Action item
Report each line of the records that contains the string "left", matching case exactly.

┄┄┄┄┄┄

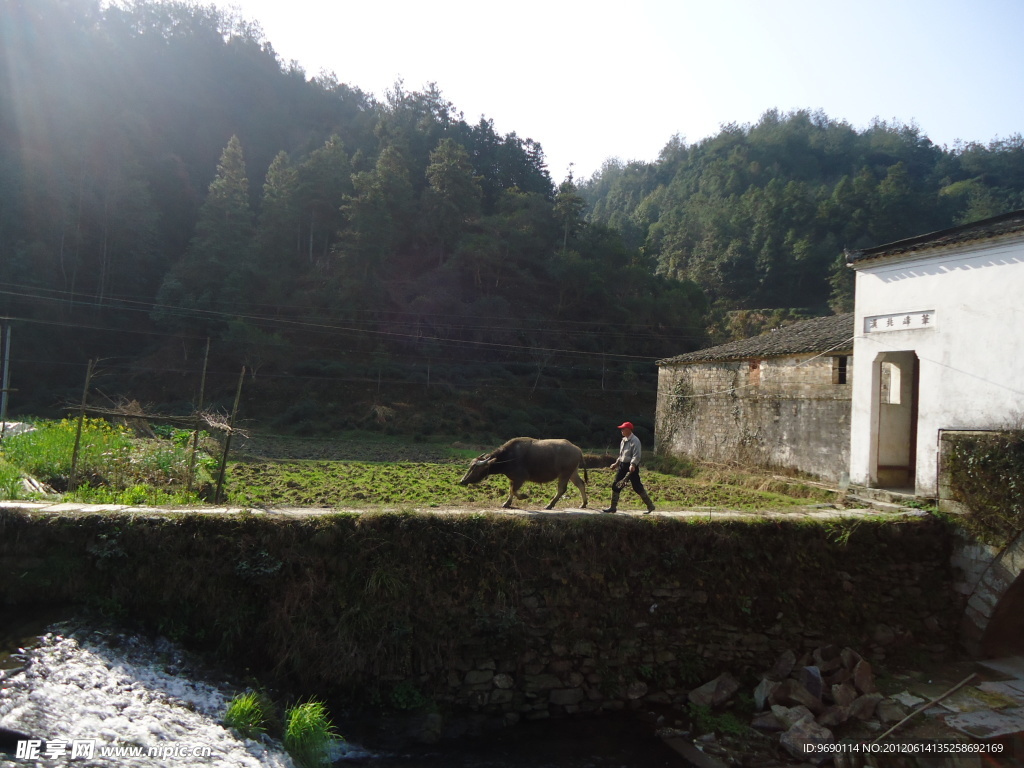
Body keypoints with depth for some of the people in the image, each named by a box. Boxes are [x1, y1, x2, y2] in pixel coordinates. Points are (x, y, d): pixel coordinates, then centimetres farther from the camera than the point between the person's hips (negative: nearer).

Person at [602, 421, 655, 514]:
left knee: (637, 487, -4)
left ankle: (650, 506, 9)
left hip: (631, 467, -9)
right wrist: (616, 463, 21)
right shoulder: (624, 440, 14)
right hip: (623, 466, 9)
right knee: (616, 486, 6)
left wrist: (633, 464, -36)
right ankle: (613, 507, 14)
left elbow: (636, 455, -23)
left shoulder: (635, 440, -14)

┄┄┄┄┄┄

Result below
left knee: (637, 487, -4)
left ankle: (650, 506, 9)
left hip: (631, 467, -9)
left wrist: (633, 464, -36)
left elbow: (636, 455, -23)
left shoulder: (635, 440, -14)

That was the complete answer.